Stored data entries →
= = = =

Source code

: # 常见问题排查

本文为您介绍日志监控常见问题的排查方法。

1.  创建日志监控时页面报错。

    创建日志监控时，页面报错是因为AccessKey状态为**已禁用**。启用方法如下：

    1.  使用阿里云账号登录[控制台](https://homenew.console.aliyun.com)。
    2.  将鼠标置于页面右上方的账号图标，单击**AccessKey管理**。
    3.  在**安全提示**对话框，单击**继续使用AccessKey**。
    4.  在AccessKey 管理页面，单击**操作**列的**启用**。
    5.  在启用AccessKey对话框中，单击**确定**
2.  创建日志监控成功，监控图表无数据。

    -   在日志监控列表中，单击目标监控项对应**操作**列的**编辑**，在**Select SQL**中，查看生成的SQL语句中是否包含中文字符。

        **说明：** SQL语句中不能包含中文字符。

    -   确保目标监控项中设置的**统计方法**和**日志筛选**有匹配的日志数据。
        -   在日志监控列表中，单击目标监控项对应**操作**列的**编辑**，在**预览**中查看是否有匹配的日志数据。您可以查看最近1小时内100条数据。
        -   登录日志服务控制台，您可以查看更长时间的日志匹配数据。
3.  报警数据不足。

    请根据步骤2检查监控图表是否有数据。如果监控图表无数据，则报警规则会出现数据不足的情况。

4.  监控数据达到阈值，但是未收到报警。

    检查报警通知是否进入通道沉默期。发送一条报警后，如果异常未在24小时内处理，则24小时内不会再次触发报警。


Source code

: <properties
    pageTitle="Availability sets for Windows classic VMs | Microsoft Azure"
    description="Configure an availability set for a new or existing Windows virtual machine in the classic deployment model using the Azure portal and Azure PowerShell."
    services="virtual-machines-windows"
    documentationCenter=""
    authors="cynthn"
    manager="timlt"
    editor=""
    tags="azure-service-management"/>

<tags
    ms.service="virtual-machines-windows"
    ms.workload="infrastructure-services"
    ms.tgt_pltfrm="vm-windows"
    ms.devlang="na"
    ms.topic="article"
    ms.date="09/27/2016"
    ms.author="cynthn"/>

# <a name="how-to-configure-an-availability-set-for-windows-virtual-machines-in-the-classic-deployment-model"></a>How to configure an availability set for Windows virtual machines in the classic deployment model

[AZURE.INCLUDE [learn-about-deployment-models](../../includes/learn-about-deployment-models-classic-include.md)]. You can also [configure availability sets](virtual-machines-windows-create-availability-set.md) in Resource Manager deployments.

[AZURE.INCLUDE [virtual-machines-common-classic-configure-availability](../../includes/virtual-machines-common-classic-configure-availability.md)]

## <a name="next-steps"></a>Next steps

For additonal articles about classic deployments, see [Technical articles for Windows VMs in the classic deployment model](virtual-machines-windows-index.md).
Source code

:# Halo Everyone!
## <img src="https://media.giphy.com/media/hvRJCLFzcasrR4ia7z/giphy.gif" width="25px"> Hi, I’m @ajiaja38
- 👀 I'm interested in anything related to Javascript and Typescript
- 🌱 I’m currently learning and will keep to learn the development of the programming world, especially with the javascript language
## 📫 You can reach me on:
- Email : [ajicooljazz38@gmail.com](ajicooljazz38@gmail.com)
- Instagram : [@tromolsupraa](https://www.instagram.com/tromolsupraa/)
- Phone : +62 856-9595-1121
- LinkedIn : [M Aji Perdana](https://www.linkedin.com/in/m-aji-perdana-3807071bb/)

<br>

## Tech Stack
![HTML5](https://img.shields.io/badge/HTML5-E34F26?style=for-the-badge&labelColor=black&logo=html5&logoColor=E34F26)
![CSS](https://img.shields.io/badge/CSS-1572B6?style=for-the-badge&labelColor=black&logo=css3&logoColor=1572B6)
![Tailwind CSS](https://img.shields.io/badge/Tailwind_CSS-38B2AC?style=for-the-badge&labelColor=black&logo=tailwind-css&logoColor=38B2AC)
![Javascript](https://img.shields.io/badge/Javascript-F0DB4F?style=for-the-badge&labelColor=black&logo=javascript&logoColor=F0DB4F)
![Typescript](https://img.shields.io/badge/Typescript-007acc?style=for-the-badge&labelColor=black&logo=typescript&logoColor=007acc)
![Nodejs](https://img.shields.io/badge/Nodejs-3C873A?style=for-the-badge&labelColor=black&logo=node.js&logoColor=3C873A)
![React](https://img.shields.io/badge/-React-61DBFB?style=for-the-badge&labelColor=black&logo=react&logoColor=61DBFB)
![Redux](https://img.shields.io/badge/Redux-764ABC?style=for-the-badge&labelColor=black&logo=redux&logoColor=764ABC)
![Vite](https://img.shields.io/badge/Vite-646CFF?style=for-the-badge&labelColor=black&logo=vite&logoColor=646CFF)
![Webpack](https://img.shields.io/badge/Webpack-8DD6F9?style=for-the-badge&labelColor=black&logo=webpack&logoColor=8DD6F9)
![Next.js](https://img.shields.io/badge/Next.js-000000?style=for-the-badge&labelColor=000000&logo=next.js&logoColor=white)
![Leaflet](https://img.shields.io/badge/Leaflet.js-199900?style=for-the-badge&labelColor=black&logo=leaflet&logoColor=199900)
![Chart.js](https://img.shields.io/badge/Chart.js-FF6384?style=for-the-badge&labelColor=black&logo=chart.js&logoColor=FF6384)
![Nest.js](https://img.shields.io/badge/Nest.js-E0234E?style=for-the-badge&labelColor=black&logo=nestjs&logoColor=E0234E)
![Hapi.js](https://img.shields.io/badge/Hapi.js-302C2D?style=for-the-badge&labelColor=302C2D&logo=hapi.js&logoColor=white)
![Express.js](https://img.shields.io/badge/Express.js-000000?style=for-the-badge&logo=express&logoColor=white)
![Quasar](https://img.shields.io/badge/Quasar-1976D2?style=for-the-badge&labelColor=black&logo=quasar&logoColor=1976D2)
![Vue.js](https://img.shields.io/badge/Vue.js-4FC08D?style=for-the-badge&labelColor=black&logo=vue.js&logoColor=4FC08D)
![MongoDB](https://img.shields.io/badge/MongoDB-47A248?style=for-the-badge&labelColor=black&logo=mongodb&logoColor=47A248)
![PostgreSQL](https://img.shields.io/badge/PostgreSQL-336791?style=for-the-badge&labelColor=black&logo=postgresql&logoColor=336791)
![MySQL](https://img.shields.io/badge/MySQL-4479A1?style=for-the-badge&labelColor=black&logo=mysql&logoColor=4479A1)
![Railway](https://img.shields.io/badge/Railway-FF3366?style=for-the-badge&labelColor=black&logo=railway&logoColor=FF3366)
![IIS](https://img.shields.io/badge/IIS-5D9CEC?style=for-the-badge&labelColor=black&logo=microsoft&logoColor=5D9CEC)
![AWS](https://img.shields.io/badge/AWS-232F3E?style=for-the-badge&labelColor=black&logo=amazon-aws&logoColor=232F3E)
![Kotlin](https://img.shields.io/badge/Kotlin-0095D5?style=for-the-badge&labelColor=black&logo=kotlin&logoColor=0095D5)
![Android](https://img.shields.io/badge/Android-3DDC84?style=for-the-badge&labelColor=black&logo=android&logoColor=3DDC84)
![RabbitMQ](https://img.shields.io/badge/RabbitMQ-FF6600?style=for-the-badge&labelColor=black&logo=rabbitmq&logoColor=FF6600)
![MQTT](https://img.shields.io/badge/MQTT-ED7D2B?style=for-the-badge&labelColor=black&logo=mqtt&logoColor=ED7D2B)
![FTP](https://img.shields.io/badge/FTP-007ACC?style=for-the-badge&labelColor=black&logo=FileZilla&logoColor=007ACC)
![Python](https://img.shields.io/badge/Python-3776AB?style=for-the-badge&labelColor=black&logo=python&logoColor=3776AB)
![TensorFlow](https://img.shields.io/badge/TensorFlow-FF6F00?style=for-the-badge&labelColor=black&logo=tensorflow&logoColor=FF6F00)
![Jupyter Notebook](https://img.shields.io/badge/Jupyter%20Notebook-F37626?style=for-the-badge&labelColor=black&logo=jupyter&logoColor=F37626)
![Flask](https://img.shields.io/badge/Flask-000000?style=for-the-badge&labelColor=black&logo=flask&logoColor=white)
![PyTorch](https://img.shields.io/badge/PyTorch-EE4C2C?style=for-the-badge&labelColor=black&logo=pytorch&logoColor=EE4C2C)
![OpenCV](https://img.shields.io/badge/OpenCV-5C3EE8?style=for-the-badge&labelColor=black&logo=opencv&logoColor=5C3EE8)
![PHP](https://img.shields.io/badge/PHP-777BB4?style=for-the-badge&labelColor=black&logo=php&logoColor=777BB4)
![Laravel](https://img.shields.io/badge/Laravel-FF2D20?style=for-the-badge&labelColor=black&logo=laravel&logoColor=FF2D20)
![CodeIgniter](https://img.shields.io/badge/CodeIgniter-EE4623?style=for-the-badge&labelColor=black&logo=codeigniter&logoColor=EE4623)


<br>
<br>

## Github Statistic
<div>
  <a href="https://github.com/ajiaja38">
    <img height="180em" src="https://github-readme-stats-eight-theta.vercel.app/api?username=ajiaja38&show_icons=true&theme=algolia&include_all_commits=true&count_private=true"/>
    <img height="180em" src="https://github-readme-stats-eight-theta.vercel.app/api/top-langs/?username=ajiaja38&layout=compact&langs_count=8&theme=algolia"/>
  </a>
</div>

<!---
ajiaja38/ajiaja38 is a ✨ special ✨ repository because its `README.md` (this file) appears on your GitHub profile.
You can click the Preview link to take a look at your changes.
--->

= = = =

Could you count the lines in the entries that hold the word "next"? Only the number is wanted.

Task answer →
2